Drug abuse, scant state resources, hurting child safety


LOUISVILLE, Ky. (AP) — An outside panel has concluded that Kentucky’s social service system is “grossly underfunded” as the state’s child protection system struggles with the large number of children whose parents are abusing drugs.

The Child Fatality and Near Fatality External Review Panel’s findings were published in its annual report released Monday, the Courier-Journal reported. The panel is an independent body created four years ago to review the most serious cases of child abuse or neglect.

The number of children who have died or suffered serious injury because of abuse or neglect is rising, the report said. It also found that the system is so underfunded that it can’t fulfill its mission to protect children, the panel added.

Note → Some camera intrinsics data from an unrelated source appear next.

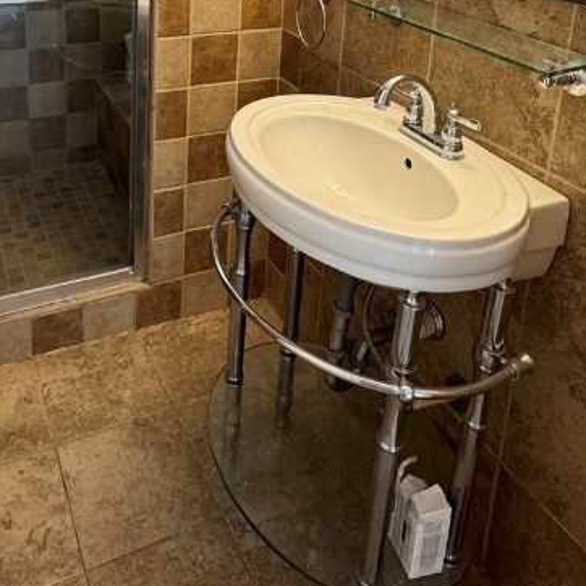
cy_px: 2
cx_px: 206
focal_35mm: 35
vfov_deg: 41.2
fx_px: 670
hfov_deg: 46.6
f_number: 2.2
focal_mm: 2.22
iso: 200
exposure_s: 1/60
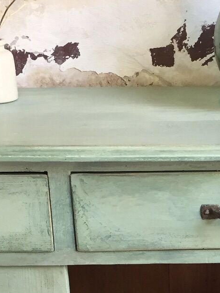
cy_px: 318
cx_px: 215
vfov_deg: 19.6
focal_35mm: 96
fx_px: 814
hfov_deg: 15.2
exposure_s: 1/30
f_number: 2.2
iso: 64
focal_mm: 4.15
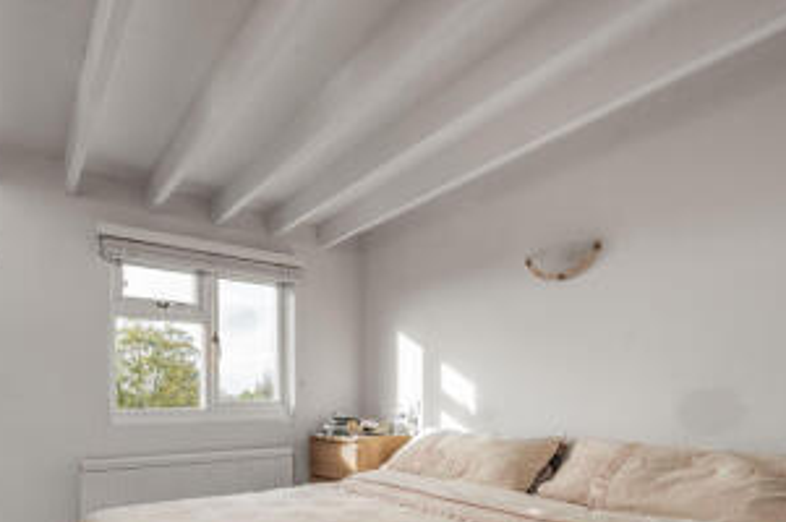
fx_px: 414
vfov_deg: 60.9
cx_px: 227
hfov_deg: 82.2
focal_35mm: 19
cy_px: 390
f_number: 9
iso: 320
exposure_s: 1/80
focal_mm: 12
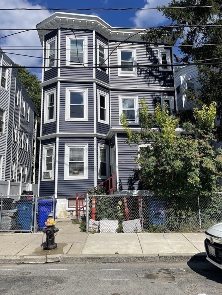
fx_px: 231
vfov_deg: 65.3
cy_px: 143
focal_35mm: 27
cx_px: 114
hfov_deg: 51.3
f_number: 1.6
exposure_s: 1/5376
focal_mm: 5.1
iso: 32
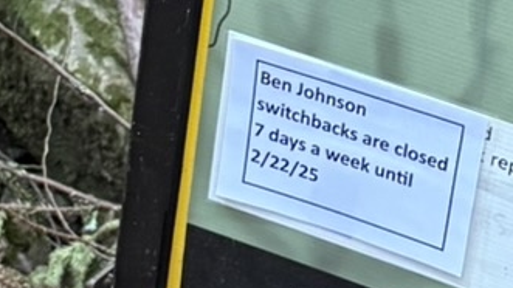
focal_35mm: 162
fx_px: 2203
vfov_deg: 7.4
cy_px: -111
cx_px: 687
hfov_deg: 12.8
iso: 640
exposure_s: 1/60
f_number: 1.78
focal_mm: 6.76
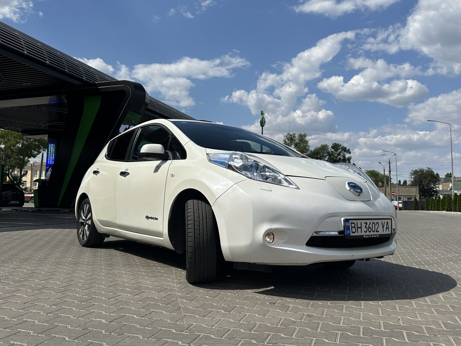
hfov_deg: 59.9
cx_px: 220
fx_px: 400
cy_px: 153
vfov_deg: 46.7
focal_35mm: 30
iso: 80
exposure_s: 1/8197
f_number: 1.78
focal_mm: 6.86
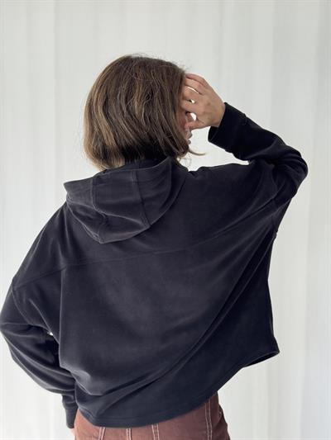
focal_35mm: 48
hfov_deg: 30.3
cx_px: 166
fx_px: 612
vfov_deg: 39.6
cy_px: 220
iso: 64
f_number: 1.78
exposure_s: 1/255
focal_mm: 6.76
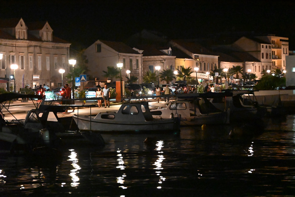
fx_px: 1024
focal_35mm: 125
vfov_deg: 11.0
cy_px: 98
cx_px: 148
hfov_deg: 16.4
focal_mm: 125
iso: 25600
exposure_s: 1/100
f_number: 4.8
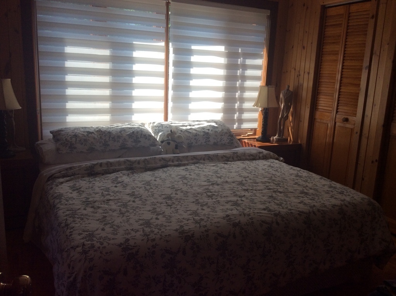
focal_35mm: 32
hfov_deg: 56.9
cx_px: 198
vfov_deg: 44.1
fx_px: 366
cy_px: 148
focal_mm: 3.3
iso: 32
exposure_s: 1/156
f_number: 2.4
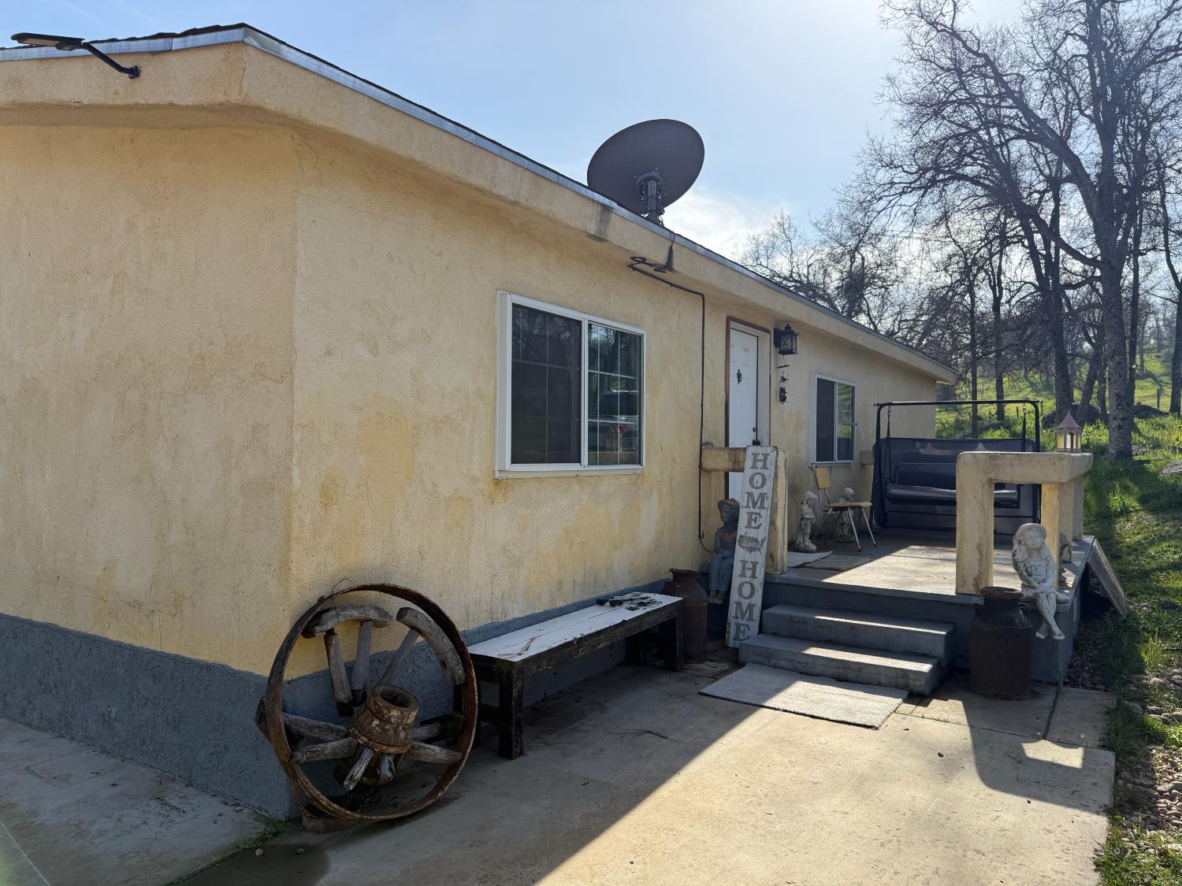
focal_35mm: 24
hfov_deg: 71.6
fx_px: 820
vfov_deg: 56.8
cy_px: 443
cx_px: 591
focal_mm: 6.76
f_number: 1.78
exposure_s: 1/5319
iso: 100
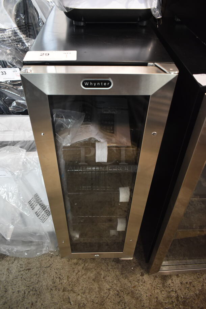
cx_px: 103
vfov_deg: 67.3
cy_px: 154
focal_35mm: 27
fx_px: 231
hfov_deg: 48.0
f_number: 3.5
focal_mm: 18
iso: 1250
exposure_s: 1/30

“This mission is not a luxury for Kentucky children,” the report said. “There should be adequate resources provided in order to deliver a full-service array to Kentucky’s families and children.

The report also urges the state to better address the problem of babies born addicted to drugs from impaired mothers.

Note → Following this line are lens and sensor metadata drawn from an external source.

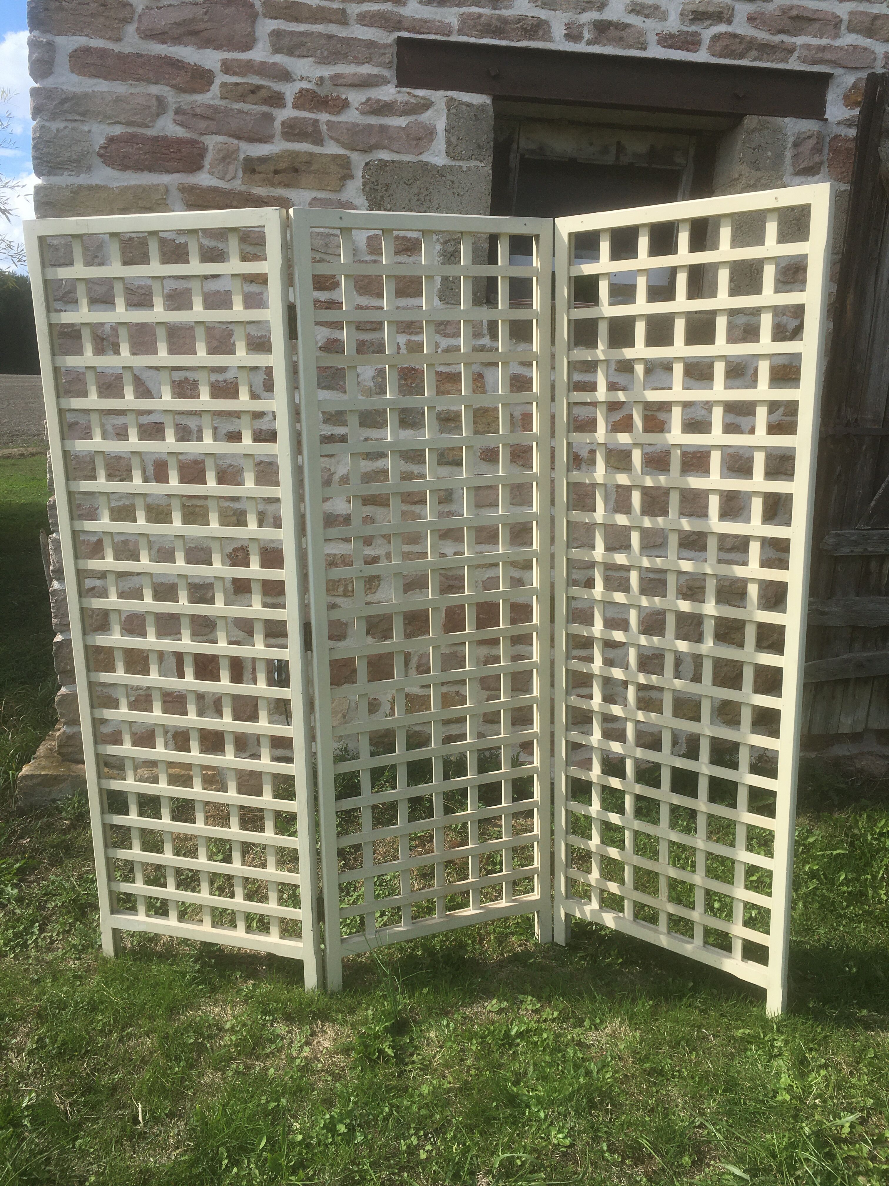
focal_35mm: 29
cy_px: 593
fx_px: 993
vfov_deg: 61.7
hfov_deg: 48.2
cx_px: 444
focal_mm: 4.15
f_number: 2.2
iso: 25
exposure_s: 1/1012
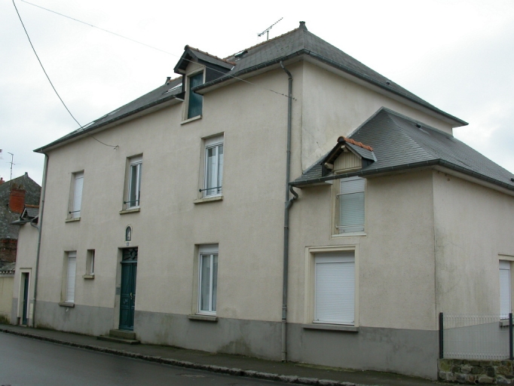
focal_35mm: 38
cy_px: 193
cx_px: 257
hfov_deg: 49.0
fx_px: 564
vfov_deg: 37.7
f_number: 4.7
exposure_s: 1/151
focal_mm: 7.85
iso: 100
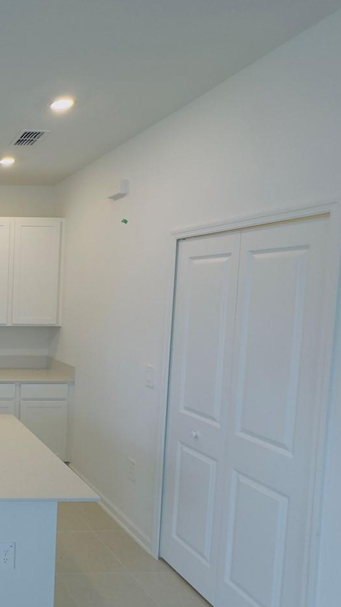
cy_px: 322
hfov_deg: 32.6
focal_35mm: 26
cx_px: -107
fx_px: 418
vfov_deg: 71.8
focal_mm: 2.22
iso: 64
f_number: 2.2
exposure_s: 1/120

The recommendations address concerns state social service workers have been voicing publicly for months — especially about drug addiction and a shortage of workers to deal with a rising number of cases at the beleaguered agency, the Department for Community Based Services.

The findings present a challenge for the Bevin and the legislature at a time when state resources are tight and the governor is committed to addressing the state’s severely underfunded public pension system as a priority.

Social services, along with many other state departments, has seen funding slashed since 2008 when a deep recession began.

Bevin, who has said child protection, foster care and adoption is also a priority, was able to provide social workers with a raise this year and a new salary schedule that also allows many senior employees to get pay increases.

Workers have said they appreciate the raise but their biggest concern is the overwhelming number of cases they must take on.